Instrucciones de la tarea:
Prosiga la reflexión sobre el sufrimiento propio y la empatía a partir de su última oración.

Fragmento del texto:

________________________________________

Leía el otro día: «Ahora estaba empezando a comprender, de una manera brutal, que hasta que no se ha sufrido en carne propia una pérdida, con el consiguiente dolor, es imposible empatizar realmente con otras personas en igual situación».
Hasta que no he sufrido lo que el otro sufre no puedo de verdad comprender lo que está viviendo.
¿Tengo que sufrir yo la enfermedad para entender al enfermo? ¿O padecer yo la muerte de alguien amado para acercarme al dolor del que sufre una ausencia? No lo sé, pero es lo más fácil.
Me sirven más las palabras y consejo del que ha vivido o está viviendo lo mismo que yo. Entonces veo qué difícil resulta cuando no he vivido lo que otros viven y tengo que ayudarles igualmente.
No tengo la misma autoridad moral del que ha padecido la cruz y ha vivido la resurrección. Tal vez no sientan mi comprensión verdadera o no crean en la autoridad de mis palabras al no haber sufrido lo mismo.

________________________________________

Registros del conjunto:

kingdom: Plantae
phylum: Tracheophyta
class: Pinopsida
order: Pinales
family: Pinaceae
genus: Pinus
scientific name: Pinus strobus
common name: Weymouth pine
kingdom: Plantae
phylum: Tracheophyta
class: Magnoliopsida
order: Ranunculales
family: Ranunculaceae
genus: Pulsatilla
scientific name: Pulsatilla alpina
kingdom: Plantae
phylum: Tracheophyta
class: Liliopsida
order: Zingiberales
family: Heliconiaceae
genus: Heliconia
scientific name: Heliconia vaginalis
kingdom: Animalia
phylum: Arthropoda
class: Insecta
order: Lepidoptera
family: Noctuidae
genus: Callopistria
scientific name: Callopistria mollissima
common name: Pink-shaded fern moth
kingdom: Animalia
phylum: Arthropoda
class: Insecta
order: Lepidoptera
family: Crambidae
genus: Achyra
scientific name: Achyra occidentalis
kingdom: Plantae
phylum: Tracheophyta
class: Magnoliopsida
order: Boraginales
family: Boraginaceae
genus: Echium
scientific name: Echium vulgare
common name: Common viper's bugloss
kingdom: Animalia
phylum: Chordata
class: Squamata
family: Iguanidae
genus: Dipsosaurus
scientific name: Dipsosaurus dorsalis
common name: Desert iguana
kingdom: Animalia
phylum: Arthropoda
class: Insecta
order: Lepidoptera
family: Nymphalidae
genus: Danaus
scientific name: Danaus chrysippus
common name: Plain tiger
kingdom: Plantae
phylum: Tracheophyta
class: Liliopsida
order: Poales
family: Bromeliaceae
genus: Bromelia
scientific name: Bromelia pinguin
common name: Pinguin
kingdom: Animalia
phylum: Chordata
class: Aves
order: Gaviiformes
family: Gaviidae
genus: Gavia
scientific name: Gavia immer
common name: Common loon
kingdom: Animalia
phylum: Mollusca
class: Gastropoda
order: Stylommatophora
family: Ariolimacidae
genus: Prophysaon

________________________________________

Respuesta al ejercicio:
Aún así no me puedo eximir de mi obligación de ponerme en su lugar. De acercarme de rodillas a su misterio aunque no acabe de comprenderlo. Sólo tengo que mirar conmovido esa vida suya que es tan frágil y se abre ante mí. Sólo puedo respetar con ojos bien abierto todo lo que viven al ver cómo confían en mis palabras.
El corazón de mi hermano es siempre un misterio, es un regalo que se me entrega sin yo merecer nada. Y yo tengo que ayudarle a pasar ese momento difícil que atraviesa, en ese preciso instante en el que se encuentra conmigo.
La antropóloga Margaret Mead explica: «Ayudar a alguien a atravesar la dificultad es el punto de partida de la civilización».
La solidaridad en medio del dolor es el rasgo más humano. Puede llegar a superar a instinto de la supervivencia. Por ayudar al que está a punto de padecer llego a arriesgar mi propia vida.
Es lo más humano esa capacidad mía de dejar de pensar en mí mismo, en mis intereses, en mi bienestar y en mi comodidad para abrirme generoso al que está frente a mí sufriendo.
No le cierro mi carne cuando suplica misericordia. No corto el diálogo y me acerco, sin guardar las distancias sagradas. Y pienso en lo que el otro siente, en su dolor, en su angustia.
No pienso en mí, ni en lo que necesito. Tampoco pongo por delante mi dolor o mis miedos, mis recelos e inseguridades. Pienso sólo en aquel que está ante mí. Contemplo como algo sagrado su vida, su enfermedad, su miseria.
Me vuelvo misericordioso y acepto ser sólo el camino al cielo, al Padre, a la misericordia de Dios. No soy yo el centro ni el salvador. Tengo claro que el centro siempre es Dios y sólo Él salva la vida de los hombres.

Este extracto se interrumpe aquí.